Excerpt to read:
········
The process of creating test data can be an arduous task. More often than not, it requires a considerable amount of manual work to obtain a dependable subset of your production data that maintains its referential integrity, business rules, and representative business scenarios. All while protecting the privacy of your data subjects.


This blog will help you expedite your test data creation efforts. With just a few mouse clicks in MOSTLY AI’s synthetic data platform, you'll have ready-to-use test data for your development environment — free of charge and without the need to configure any business rules or logic. Our AI-powered synthetic data engine learns all your dataset's features, taking care of all the hard work for you.


Before we're going to jump head-first into generating test data, let's first explore a test dataset that's common in e-commerce software engineering: the online shopping cart. The Entity-Relationship diagram below depicts a small version of this dataset and consists of 4 tables:


  • users, which contains the data subjects whose privacy you want to protect
  • cart and cart_item, which are linked tables that represent a user's shopping cart and its contents
  • product, which is a reference table that contains all the products this online store sells


We will use this database schema to illustrate the steps you need to take to create a subset, maintain its referential integrity, and demonstrate how MOSTLY AI retains the business rules that underpin the data.
········
Provided data:
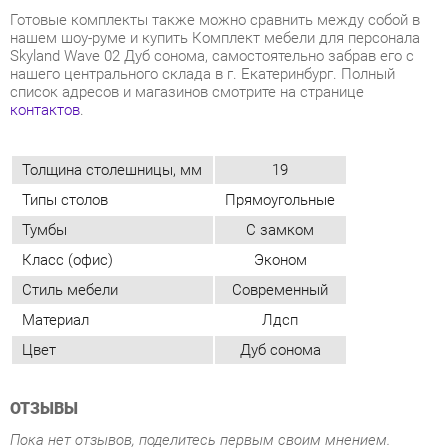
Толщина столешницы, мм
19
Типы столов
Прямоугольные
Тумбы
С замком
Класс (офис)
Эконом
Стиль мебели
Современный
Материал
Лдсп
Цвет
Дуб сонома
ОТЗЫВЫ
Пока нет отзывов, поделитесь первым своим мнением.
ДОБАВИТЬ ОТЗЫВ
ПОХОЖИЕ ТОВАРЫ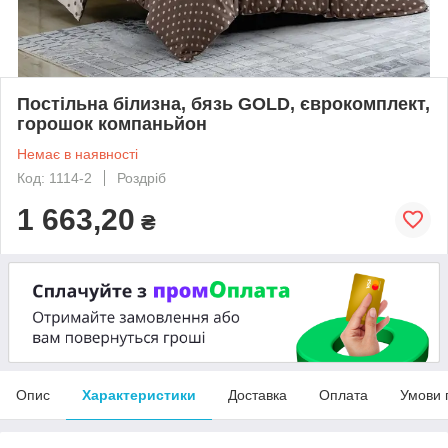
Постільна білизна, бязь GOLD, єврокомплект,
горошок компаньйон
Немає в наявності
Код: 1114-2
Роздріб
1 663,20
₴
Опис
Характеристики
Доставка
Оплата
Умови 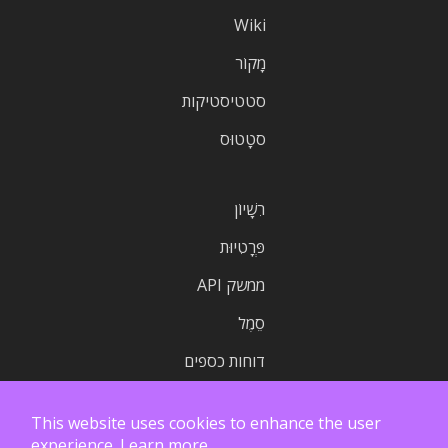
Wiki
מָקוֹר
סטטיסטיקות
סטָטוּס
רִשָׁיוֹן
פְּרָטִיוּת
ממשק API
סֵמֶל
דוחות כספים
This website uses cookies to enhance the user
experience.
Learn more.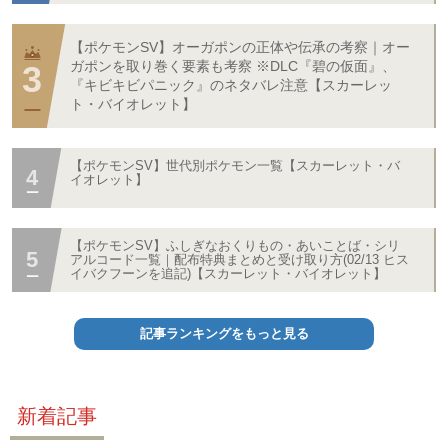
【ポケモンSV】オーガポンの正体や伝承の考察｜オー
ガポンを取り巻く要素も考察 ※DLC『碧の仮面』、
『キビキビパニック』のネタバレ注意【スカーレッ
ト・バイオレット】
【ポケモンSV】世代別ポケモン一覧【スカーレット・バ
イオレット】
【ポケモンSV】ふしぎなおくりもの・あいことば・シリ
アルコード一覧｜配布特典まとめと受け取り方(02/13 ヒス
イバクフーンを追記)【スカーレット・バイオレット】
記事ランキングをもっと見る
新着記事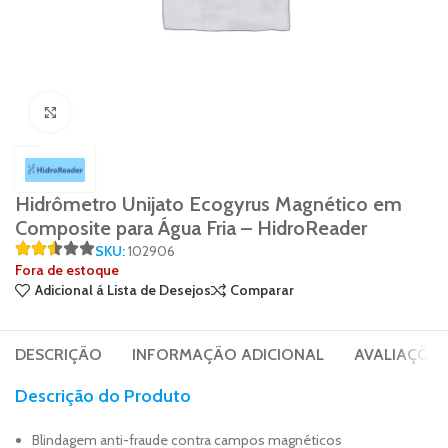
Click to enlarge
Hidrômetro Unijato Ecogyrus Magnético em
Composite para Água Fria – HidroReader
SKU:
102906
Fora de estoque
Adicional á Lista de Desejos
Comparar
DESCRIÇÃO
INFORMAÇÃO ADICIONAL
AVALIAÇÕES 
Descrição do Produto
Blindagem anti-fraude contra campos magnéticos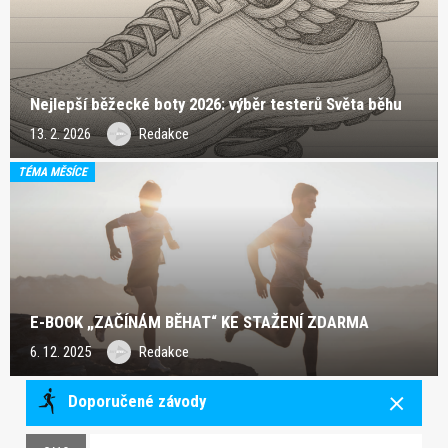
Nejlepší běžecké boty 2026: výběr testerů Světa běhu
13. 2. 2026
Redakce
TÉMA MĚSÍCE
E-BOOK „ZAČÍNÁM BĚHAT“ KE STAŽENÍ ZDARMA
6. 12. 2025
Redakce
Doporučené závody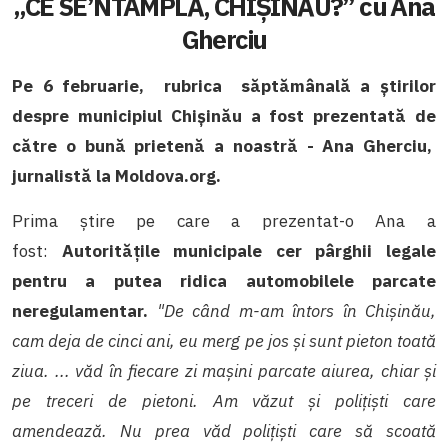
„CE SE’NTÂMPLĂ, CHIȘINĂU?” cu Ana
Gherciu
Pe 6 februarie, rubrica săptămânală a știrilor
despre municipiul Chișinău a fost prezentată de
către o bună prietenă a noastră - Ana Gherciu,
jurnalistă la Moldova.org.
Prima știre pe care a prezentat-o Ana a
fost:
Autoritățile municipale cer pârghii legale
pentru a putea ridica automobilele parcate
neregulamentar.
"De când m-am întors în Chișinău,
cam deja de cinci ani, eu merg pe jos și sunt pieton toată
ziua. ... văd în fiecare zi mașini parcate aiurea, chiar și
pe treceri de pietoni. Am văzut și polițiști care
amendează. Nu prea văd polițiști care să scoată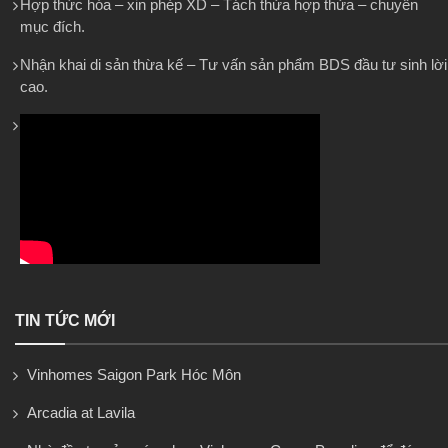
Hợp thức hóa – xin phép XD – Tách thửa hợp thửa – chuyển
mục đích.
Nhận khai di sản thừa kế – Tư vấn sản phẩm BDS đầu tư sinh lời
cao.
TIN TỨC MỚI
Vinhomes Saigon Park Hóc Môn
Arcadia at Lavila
········
Description of the task: In the excerpt on creating test data, which table is described as a reference table that holds all the products the online store sells?

Response: The product table.